Сегодня умер мой сын. Ровно 5 лет назад. И сегодня я хотела бы рассказать, насколько мы больны.
После смерти Максима я потеряла смысл жизни. Я не понимала, что происходит, не знала какое время суток, мое тело существовало, но меня в нем не было. Так продолжалось несколько дней, пока я не выплеснула часть своей боли на бумагу — пока не написала свой рассказ, который не смогла дописать до конца. Рассказ я прочитала на похоронах — 16 ноября, и мои родственники попросили его опубликовать.
С тех пор вы меня знаете. Случилась огромная история, много дел сделано, но не сделано главное — я не смогла сломать черствость и безразличие в тех, кто сообщает родителям о смерти детей.
За полгода до смерти Максюши моя сводная сестра потеряла сына (внутриутробная смерть за день до родов), и она мне рассказала КАК в Европе обращаются в таком случае с родителями. Я была поражена чуткости, такту и бережному отношению медработников.
Но это у них… У них есть специальные комнаты в больницах, где родители могут переодеть малыша, покачать его на руках в последний раз, ПОЦЕЛОВАТЬ свое дитя… Они могут отпустить его.
Формат этого отношения задает международный фонд SANDS (рекомендую погуглить), в России их нет.
Как было со мной:
Утром 12 ноября нас с мужем пригласили к 12:00 на консилиум, с нами говорили и вешали лапшу на уши… Но нас не пустили к сыну после консилиума, который проходил в соседней комнате от реанимационной палаты. Меня буквально под руки выводили из отделения. Выставив нас за дверь, нам сказали, что часы приема как обычно, уходите…. Но мы не ушли.

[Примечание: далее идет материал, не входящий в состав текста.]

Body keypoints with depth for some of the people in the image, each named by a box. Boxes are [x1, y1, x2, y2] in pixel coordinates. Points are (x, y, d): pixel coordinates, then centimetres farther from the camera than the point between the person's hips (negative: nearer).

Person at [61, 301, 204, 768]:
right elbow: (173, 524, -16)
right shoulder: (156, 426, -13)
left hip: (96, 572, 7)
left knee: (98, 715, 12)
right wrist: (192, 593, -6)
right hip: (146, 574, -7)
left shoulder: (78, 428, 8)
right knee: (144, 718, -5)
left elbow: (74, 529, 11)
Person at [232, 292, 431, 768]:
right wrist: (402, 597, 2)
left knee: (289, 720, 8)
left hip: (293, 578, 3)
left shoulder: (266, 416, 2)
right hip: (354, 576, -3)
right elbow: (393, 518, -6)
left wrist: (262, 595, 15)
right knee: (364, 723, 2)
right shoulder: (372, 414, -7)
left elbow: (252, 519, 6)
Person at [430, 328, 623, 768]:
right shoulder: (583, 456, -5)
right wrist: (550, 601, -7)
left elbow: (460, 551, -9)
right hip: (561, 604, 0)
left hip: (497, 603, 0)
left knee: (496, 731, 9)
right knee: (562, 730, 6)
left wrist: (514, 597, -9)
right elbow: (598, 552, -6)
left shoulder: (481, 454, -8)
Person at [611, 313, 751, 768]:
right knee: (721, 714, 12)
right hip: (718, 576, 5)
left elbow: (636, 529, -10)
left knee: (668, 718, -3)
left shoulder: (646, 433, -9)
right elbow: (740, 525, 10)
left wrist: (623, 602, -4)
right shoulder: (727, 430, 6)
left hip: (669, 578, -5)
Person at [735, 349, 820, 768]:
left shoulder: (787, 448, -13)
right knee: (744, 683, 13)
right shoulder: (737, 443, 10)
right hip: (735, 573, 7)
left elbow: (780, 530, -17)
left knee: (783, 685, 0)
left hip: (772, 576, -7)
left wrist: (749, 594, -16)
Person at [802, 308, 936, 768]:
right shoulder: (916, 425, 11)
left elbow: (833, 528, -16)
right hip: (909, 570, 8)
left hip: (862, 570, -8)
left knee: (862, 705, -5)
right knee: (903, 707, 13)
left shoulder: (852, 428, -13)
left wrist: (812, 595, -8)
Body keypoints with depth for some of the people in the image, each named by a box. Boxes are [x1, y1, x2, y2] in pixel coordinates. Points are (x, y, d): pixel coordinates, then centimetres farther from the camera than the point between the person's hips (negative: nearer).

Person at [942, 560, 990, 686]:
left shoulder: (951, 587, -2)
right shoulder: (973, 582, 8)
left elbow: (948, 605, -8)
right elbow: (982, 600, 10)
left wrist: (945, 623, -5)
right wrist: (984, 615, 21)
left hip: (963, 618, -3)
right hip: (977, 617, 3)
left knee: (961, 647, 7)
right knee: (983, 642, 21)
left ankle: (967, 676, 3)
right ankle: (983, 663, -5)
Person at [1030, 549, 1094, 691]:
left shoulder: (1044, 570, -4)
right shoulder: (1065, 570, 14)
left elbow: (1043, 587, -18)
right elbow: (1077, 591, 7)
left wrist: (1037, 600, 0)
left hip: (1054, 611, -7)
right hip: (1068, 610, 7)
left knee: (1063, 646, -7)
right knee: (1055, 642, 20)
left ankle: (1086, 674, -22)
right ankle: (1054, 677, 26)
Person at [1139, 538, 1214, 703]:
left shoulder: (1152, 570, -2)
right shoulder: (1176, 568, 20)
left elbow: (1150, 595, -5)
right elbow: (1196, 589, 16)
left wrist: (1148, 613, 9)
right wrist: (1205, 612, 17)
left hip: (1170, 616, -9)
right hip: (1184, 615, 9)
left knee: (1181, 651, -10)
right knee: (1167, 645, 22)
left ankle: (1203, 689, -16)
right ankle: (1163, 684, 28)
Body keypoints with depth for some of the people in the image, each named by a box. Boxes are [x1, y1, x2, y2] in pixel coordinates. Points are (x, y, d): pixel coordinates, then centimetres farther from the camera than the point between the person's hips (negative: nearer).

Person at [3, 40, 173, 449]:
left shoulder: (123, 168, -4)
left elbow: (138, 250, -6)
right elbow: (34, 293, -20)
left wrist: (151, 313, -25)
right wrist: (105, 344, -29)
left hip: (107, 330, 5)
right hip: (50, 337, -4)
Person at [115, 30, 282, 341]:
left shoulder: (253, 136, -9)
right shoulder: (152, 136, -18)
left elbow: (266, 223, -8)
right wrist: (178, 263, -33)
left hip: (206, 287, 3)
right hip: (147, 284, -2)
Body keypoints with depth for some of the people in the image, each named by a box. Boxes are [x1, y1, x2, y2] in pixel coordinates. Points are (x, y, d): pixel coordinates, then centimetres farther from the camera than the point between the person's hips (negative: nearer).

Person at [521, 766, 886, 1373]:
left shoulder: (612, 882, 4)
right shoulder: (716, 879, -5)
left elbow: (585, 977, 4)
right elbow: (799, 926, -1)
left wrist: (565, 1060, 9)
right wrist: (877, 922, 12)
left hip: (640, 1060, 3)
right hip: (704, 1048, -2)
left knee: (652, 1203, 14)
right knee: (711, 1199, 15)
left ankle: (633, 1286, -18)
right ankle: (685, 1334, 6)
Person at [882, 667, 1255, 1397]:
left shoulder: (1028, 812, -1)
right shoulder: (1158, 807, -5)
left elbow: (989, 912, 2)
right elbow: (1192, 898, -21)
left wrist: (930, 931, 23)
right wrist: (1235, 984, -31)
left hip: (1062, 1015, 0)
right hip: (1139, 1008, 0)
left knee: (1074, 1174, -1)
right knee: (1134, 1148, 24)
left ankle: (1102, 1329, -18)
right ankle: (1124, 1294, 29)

Мы стояли перед дверью, выслушивая ворчание медперсонала о том, что мы мешаем всем. Я помню то ощущение вакуума — ни боли, ни страдания, просто вакуум. И я в нем… просто жду, как окуклившаяся гусеница. Прошло 2 часа, к нам вышел зав. реанимацией… Ну как вышел… Он выглянул из-за двери и сказал:
— Уезжайте отсюда, вам здесь делать нечего, ваш сын умер.
И всё. И точка.
Я вышла из оцепенения и услышала издалека свой голос:
— Но как…? …Вы же говорили… врачи же видели его… почему умер?… как это возможно?!
— Уезжайте, вы мешаете остальным.
— Но можно его увидеть? Попрощаться хотя бы?!
— Получите тело из морга и попрощаетесь!
И закрыл дверь на замок.
И тут первый провал в памяти — не помню, что именно произошло, но, говорят, я пинала дверь реанимации ногами и кричала, чтобы меня пустили к сыну, что я не уйду, пока не увижу его.
Дверь открылась и мне сделали строгий выговор, пообещали вызвать охрану и вывести меня из больницы насильно.
Не знаю как, но я уговорила врача отвести нас к Максюше.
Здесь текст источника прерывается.